10 MHz Rubidium Clock

[echen1024]

Well, I have decided to take on my "first" precision project by building a 10MHz, Rubidium controlled atomic clock. Has anyone attempted this before, and have any advice, and are there any pitfalls when building this project. I'm currently looking at EFRATOM M-100 or FRS-A series atomic standards, with a eurocard style plugin chassis.

Edit: I need a schematic for a PRECISION sine-square modifier, with a TTL type output. All designs I have seen are quite imprecise.

[codeboy2k]

Good luck, and let us know how you come along with that.

Start here:
http://www.ka7oei.com/10_MHz_Rubidium_FE-5680A.html

I find that this author has done a great job of it. I have not built one myself, but if I did, I would start at his page.
He discovered that the rubidium oscillator he was using had harmonic content that made it unsuitable for his purpose (which was as a reference for a 10Ghz microwave transverter)

So he added a crystal filter at the output get a narrow band filter to try to remove the harmonic content. Even after that, it was not narrow enough to remove the low level spurs and was still unsuitable as a reference for his microwave transverter, so he built a another circuit that uses the output of the Rubidium as a reference to phase lock a separate 10Mhz Butler oscillator; this is the output he uses which is then buffered and amplified for distribution in his lab.

Butlers aren't common these days, you are more likely too see a Colpitts or a Pierce oscillator used instead.  However, the Butler is the best choice for this purpose because it operates the crystal in its series resonant mode, instead of parallel resonant.

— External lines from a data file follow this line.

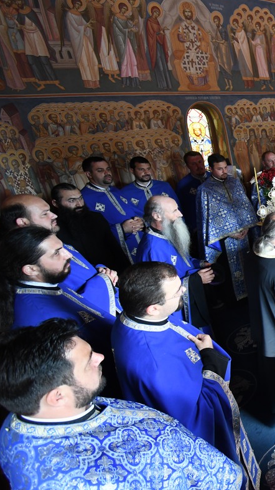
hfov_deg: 33.1
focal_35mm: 24
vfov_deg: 76.3
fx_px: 311
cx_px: 369
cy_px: 242
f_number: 4.5
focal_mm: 10
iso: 1600
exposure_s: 1/125
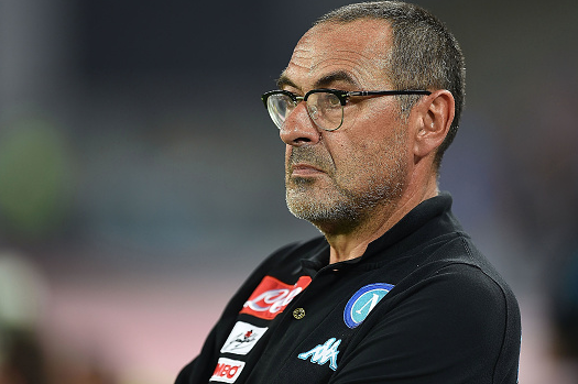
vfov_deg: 3.0
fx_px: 7266
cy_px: 170
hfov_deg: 4.6
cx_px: 288
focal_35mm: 453
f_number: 2.8
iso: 1000
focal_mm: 400
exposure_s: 1/320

The crystal will have a higher Q in series resonant mode.  The Butler also places the crystal in a low impedance feedback path, which helps to maintain the high Q of the crystal. Furthermore, operating in series resonant mode means it is less susceptible to stray capacitances in, on or around the board, and thus is able to maintain a higher frequency stability than either the Colpitts or the Pierce oscillators. If you go this route with your own frequency standard, then make sure you actually use a crystal that is made to operate in series resonant mode.

Dave did a video here of the FE-5680A:
http://www.eevblog.com/2012/01/14/eevblog-235-rubidium-frequency-standard

FE-5680A Teardown here:
http://www.eevblog.com/2012/01/14/eevblog-236-fe-5680a-rubidium-standard-teardown/

You can find other rubidium stuff on the EEVBLOG using a google search too, with site:eevblog.com
http://www.google.com/search?q=rubidium%20site%3Aeevblog.com

Gerry Sweeney had a blog entry about his rubidium standard here:
http://gerrysweeney.com/tag/rubidium/

Precision:  You need to specify what that means to you. Does it mean low jitter? low phase delay? What can you accept for these? This determines the design and choice of parts, and what hoops you have to go through (if at all) to bring it under control.   For example, a sine to square converter with detection accuracy to within ±100mv of 0 volts, and with a propagation delay of 50ns, on a 10Mhz, 5V p-p input wave, will introduce jitter:

  sin^-1(100mV/5V) / (10Mhz*2*pi)  = 18ps phase jitter

and add 180 degrees of phase shift.  Will that work for you? If not, you need to specify what you want and find component choices and a circuit design that will meet your needs.

So, having said that, I'd suggest a precision comparator that meets your needs for precision, as described above.  If you want minimal phase delay between input and output then you also need a fast comparator.  Only you know what you want and can accept here.

Peruse the following linear app note for some applications of a fast comparator:
A Seven-Nanosecond Comparator for Single Supply Operation, Linear Technology, Application Note 72

There is no zero crossing detector in there, but zero crossing detection with a comparator is dead simple.